Douglas Creek, which flows in southeasterly through the southern end of the Waterville Plateau in Douglas County, comprises the land in federal ownership in the Douglas Creek canyon and its major tributary, Duffy Creek, along with the surrounding uplands and cliffs. In its lower reaches, the creek flows through a steep canyon flanked by high basalt cliffs. This land is managed by the U.S. Bureau of Land Management primarily for wildlife habitat and wildlife-oriented recreation.
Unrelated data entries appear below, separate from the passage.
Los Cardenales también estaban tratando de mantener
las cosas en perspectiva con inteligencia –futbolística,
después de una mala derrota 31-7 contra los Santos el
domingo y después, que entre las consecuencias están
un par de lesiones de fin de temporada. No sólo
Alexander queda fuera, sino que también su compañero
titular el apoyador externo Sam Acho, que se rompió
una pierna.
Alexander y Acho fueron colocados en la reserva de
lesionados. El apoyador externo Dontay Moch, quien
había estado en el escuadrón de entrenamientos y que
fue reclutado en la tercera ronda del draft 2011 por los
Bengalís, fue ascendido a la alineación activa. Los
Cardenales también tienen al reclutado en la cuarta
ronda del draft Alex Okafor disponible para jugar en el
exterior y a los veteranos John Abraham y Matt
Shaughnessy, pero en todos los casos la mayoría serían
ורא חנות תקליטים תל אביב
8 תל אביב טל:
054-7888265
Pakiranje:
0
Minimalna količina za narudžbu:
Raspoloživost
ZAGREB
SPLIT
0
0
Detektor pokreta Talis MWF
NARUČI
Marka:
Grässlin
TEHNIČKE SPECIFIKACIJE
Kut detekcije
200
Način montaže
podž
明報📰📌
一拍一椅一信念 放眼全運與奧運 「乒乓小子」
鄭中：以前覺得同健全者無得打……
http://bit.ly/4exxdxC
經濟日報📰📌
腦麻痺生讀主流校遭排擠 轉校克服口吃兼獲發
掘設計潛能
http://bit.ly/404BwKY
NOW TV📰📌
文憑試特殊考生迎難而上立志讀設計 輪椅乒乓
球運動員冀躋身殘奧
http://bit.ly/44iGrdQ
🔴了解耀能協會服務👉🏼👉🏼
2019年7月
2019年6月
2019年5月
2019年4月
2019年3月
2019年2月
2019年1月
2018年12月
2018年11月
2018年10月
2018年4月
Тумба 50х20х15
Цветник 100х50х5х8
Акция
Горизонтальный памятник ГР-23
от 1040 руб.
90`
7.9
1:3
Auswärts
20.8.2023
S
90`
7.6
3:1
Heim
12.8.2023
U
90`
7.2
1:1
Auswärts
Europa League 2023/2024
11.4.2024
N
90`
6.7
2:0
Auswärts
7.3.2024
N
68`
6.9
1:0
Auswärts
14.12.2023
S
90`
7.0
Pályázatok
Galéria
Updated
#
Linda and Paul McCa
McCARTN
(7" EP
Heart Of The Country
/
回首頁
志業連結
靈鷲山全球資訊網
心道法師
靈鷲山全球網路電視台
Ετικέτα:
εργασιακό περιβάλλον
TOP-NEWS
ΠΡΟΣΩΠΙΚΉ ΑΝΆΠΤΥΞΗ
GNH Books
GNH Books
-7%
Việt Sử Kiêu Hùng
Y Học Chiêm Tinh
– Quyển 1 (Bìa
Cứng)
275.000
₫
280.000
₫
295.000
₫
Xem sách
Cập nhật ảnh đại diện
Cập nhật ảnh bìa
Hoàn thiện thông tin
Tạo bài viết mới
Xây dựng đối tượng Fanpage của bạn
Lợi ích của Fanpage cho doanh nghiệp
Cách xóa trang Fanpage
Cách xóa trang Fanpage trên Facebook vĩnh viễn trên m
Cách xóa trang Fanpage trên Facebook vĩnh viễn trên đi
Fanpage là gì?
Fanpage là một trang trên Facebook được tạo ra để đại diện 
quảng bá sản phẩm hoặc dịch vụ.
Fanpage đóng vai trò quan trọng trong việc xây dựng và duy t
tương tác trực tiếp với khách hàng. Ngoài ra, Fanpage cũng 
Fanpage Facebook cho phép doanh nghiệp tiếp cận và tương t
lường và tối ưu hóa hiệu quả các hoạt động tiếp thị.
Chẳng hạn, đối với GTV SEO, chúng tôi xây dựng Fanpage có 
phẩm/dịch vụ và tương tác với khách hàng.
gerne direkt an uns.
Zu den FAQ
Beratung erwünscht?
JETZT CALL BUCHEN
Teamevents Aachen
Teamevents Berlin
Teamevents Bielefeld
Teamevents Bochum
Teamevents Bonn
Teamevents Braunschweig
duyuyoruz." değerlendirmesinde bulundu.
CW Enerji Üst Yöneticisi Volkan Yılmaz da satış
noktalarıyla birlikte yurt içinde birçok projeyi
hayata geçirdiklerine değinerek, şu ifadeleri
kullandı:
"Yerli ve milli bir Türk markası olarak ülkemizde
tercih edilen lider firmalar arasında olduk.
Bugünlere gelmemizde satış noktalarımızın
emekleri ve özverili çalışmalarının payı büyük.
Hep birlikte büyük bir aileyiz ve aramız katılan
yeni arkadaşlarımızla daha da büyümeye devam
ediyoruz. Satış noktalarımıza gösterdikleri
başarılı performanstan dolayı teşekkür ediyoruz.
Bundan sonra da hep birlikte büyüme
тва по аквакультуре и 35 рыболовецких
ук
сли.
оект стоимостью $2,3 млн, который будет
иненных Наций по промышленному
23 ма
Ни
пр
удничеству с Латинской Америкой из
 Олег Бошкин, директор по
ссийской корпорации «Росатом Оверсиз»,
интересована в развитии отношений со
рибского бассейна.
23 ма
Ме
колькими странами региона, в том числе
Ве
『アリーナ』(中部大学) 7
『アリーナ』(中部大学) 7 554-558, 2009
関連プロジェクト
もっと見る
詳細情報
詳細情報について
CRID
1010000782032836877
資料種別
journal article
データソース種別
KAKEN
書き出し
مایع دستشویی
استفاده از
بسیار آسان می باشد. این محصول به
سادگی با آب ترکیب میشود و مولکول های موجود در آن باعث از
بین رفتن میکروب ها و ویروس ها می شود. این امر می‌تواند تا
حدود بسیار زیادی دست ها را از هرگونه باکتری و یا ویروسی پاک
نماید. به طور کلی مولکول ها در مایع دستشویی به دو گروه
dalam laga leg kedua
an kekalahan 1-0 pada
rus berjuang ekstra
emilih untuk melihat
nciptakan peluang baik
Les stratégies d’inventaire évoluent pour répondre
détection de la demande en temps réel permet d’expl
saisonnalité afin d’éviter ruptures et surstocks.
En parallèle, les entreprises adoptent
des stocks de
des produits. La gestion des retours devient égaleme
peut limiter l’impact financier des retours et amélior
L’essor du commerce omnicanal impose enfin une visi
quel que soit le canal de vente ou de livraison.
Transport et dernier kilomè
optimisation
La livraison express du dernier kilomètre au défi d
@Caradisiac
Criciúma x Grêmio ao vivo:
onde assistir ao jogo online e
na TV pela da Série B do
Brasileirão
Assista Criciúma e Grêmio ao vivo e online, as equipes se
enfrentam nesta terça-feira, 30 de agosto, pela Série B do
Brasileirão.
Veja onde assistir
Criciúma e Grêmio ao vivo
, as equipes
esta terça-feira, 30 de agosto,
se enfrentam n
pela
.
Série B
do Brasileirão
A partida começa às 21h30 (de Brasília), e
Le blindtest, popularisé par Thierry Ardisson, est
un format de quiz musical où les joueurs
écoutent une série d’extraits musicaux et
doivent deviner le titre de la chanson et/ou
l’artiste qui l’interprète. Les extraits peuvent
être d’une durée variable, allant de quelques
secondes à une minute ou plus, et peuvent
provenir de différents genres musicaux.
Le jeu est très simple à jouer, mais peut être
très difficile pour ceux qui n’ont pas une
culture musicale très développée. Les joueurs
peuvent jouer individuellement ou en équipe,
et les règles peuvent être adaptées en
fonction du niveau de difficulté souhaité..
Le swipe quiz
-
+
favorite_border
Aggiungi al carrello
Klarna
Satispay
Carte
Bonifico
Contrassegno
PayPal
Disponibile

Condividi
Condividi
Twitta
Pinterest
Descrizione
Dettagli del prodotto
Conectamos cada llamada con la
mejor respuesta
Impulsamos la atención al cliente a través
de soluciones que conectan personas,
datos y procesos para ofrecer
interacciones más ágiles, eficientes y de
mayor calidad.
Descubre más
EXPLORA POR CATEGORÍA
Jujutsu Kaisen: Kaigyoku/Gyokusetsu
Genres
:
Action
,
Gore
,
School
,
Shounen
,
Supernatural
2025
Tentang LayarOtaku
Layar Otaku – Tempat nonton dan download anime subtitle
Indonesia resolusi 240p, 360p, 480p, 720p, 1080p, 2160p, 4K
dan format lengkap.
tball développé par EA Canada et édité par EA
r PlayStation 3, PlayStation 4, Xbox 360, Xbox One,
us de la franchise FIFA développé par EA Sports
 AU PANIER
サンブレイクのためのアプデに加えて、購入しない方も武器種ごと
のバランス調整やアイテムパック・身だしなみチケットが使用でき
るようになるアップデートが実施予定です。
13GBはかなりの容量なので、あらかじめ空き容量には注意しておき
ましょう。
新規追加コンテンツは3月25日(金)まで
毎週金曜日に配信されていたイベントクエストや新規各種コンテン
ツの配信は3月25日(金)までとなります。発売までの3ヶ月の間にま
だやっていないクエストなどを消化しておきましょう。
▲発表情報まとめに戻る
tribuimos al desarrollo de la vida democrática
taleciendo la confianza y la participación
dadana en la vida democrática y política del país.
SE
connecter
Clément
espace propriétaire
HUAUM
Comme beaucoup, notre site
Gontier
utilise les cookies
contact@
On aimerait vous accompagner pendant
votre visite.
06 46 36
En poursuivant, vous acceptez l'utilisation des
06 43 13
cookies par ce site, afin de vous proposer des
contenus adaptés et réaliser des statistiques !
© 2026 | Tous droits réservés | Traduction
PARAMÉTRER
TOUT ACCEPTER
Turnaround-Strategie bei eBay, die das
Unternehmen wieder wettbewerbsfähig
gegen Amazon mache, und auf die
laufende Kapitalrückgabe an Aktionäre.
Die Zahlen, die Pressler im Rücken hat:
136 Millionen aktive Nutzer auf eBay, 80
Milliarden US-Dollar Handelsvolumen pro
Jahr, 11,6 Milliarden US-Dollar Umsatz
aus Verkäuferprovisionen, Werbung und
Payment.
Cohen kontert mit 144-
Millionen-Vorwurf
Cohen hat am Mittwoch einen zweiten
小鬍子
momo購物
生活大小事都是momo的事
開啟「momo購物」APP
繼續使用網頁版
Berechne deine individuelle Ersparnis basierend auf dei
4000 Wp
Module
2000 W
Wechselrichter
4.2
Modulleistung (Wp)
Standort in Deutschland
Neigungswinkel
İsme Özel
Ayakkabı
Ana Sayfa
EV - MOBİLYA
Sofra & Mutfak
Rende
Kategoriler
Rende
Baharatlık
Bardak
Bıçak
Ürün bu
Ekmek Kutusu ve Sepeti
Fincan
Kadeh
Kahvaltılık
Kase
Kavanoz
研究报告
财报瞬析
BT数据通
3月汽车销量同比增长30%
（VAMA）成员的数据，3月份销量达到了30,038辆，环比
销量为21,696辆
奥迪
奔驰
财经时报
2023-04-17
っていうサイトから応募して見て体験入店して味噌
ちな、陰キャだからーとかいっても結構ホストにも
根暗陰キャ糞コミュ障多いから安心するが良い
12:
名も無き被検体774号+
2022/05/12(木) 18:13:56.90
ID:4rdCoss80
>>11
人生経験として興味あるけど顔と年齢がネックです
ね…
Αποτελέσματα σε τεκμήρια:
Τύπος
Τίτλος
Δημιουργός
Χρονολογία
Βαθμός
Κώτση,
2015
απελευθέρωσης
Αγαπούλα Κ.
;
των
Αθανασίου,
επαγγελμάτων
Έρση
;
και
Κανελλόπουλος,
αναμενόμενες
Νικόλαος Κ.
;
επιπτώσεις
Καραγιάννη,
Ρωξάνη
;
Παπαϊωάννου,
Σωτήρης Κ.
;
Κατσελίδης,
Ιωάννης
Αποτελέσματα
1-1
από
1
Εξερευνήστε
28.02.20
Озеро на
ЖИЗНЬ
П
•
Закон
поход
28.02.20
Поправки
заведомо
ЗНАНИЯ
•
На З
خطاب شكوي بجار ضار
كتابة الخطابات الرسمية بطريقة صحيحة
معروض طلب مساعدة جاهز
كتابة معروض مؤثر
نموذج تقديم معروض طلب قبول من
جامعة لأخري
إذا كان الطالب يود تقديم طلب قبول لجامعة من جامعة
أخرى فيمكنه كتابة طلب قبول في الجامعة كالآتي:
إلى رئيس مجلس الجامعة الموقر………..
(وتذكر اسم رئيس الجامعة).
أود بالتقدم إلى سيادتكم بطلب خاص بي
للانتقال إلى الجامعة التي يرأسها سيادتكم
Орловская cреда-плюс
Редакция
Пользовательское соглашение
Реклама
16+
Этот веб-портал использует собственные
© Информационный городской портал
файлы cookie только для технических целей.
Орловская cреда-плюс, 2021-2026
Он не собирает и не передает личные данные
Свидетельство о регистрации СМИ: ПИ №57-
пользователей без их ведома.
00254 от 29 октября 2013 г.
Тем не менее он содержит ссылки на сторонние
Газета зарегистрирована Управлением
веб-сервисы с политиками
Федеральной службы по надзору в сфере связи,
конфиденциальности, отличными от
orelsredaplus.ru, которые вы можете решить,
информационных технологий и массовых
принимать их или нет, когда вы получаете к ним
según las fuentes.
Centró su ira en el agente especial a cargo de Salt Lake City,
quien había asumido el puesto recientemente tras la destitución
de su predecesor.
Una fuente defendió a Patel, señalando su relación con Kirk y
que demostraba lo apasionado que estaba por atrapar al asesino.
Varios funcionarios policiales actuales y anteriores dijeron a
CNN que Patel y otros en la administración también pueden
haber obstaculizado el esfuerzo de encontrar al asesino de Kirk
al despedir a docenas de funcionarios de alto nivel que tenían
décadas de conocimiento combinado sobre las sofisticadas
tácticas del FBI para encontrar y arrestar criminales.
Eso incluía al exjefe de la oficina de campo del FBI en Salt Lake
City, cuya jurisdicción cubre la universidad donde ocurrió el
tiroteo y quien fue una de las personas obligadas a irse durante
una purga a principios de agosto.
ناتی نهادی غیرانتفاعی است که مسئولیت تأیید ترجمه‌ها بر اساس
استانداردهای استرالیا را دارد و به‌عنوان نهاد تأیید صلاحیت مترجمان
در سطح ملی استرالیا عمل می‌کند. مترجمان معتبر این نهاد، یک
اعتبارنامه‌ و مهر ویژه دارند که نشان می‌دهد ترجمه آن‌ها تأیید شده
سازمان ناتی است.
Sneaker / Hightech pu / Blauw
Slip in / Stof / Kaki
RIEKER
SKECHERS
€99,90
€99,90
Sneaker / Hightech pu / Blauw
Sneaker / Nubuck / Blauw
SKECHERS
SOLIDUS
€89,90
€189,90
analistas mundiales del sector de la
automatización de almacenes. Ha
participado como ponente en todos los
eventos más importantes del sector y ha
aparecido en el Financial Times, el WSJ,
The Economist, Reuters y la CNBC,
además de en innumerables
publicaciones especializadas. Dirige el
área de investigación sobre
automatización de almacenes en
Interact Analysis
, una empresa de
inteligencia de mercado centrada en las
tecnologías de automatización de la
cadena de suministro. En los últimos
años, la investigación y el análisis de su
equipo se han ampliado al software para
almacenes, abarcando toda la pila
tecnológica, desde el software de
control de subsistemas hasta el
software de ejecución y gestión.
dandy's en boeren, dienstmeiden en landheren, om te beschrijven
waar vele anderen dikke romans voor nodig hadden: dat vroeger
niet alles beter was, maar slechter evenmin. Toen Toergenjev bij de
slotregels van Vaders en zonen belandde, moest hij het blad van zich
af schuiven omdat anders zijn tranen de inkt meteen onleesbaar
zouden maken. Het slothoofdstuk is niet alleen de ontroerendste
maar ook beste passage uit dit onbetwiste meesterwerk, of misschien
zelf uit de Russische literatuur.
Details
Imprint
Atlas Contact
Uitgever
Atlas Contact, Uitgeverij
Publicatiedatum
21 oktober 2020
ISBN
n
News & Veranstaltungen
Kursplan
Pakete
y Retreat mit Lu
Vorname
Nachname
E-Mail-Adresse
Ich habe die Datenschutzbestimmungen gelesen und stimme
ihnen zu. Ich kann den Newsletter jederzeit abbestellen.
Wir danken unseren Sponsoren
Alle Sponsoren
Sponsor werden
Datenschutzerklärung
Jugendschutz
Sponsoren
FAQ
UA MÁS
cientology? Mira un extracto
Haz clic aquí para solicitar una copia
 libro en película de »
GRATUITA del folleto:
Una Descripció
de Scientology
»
An exclosure fence erected in 1980 has prevented cattle grazing and allowed native vegetation to recover.
Douglas Creek is a major landbird migration corridor for a high diversity of breeding birds, including Golden Eagles, Greater Sage Grouse, and Brewer's Sparrow. Located in dry, intensively farmed landscape, the creek and its riparian zone support an assemblage of birds associated with deciduous riparian habitat. Bird species include a wide variety of songbirds, particularly warblers and sparrows; as well as Lewis's Woodpeckers and Olive-sided Flycatchers. Vagrants recorded here include Black-and-white Warbler, Northern Waterthrush, and American Redstart. Research and monitoring in this IBA, one of eastern Washington's most important songbird migrant traps, began prior to 1980, when the fence was erected to exclude cattle. A MAPS banding station has operated here since 1993.
Riparian vegetation can be damaged by flooding. Douglas Creek drains a large area, and water volumes can be very high when spring rains come before the ground has thawed. Consumption of cottonwoods by a rapidly increasing population of beavers may delay establishment of mature trees. The drier portions of the area are vulnerable to invasion by non-native plants, particularly whitetop, knapweed, and toadflax.